* [Stated problem 1]: Please gather every line of the records below that contains the word "latitude", matching case exactly.

* [Page]:
CON: Gun control blames weapon, not shooter for violence
CHARLESTON, W.Va. -- With the addition of the Second Amendment to the Constitution, our Founding Fathers saw fit to ensure that Americans would always have the means to defend our rights from threats, both foreign and domestic. Following the Revolutionary War, James Madison, among others, declared that citizens would always have the power to keep and bear arms to operate a well-organized militia.
With several mass shootings in the minds of the American public, the topic of banning "military-style assault rifles" has come up. While this idea is pure of heart, it is not sound of mind for several reasons.
What is this "military-style assault rifle" that gun control proponents want to ban? No one knows.
The term "assault rifle," is hotly debated on Internet forums running both sides of the gun ban argument, with no clear definition. Dictionary.com defines it as: "1. a military rifle capable of both automatic and semi-automatic fire, utilizing an intermediate-power cartridge," or "2. a nonmilitary weapon modeled on the military assault rifle, usually modified to allow only semi-automatic fire."

* [Stated problem 2]: Write out everything in the gun control column above, word for word, from "CON: Gun control" down to "for several reasons.".

* [Data]:
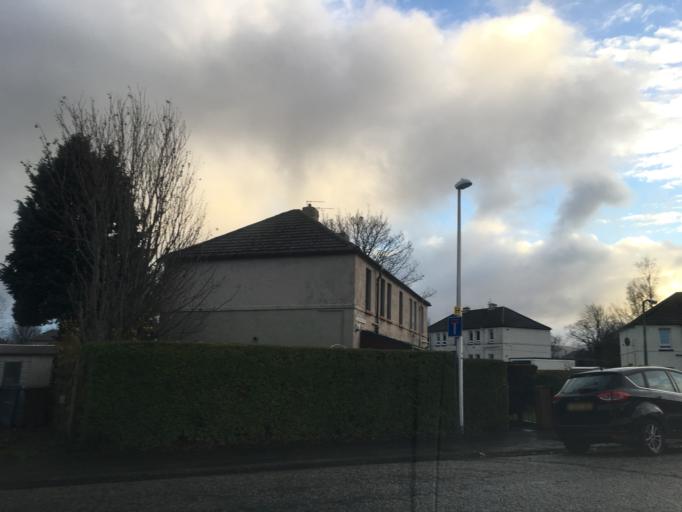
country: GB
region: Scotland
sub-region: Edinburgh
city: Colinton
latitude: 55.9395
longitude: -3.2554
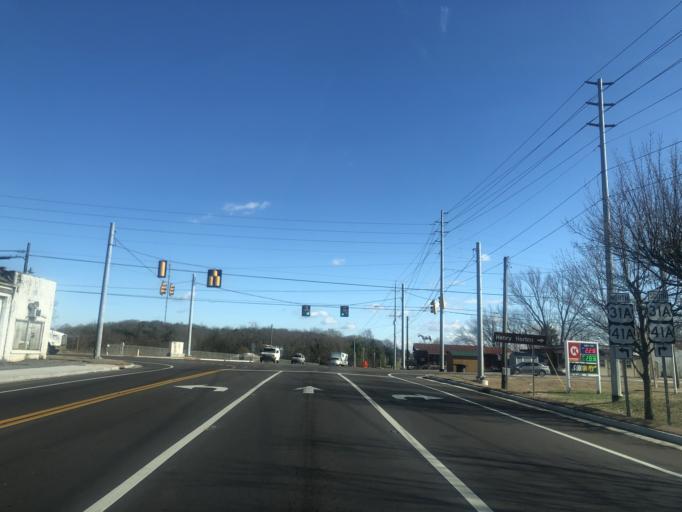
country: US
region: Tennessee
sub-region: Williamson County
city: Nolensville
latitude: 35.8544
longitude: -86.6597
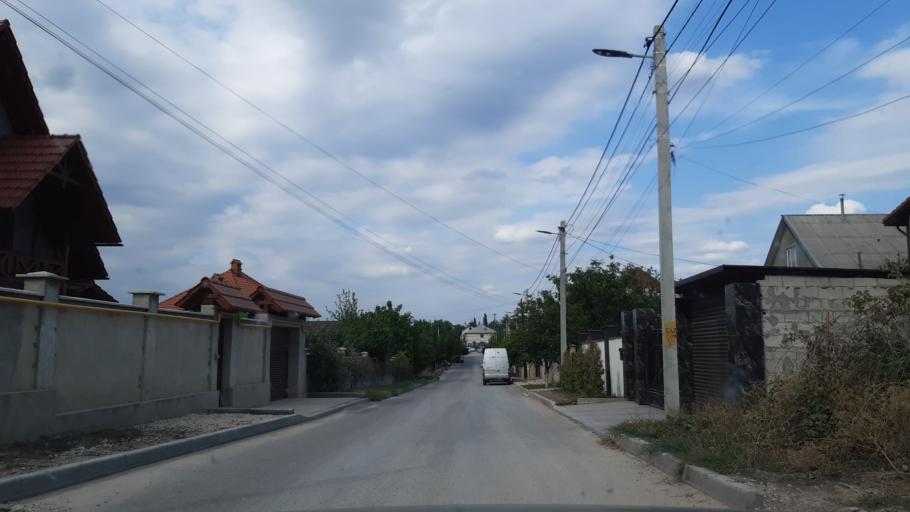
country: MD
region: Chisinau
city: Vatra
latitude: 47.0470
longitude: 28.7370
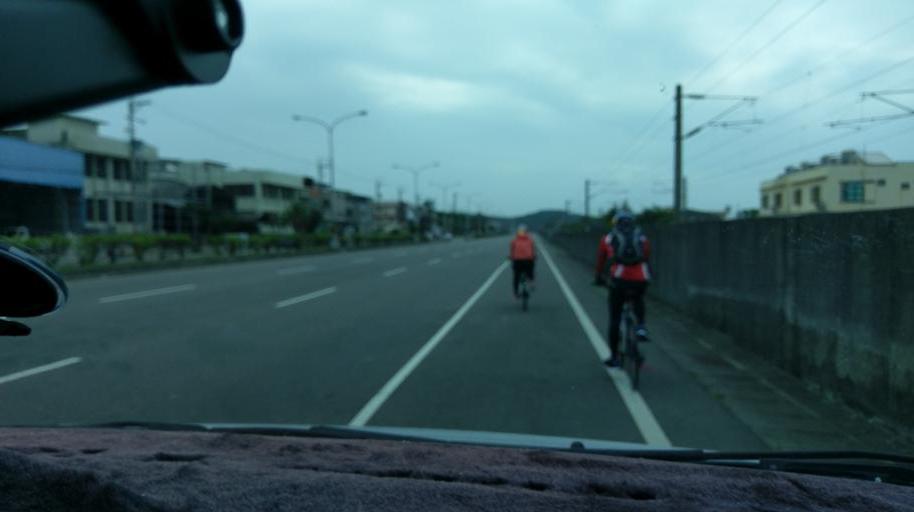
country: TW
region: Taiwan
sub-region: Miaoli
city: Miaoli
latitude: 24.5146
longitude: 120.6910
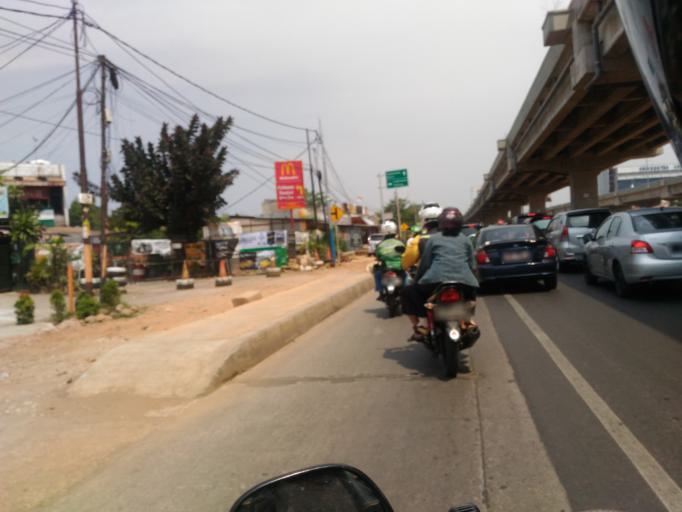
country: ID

* [Complete response 1]:
latitude: 55.9395
latitude: 35.8544
latitude: 47.0470
latitude: 24.5146

* [Complete response 2]:
CON: Gun control blames weapon, not shooter for violence
CHARLESTON, W.Va. -- With the addition of the Second Amendment to the Constitution, our Founding Fathers saw fit to ensure that Americans would always have the means to defend our rights from threats, both foreign and domestic. Following the Revolutionary War, James Madison, among others, declared that citizens would always have the power to keep and bear arms to operate a well-organized militia.
With several mass shootings in the minds of the American public, the topic of banning "military-style assault rifles" has come up. While this idea is pure of heart, it is not sound of mind for several reasons.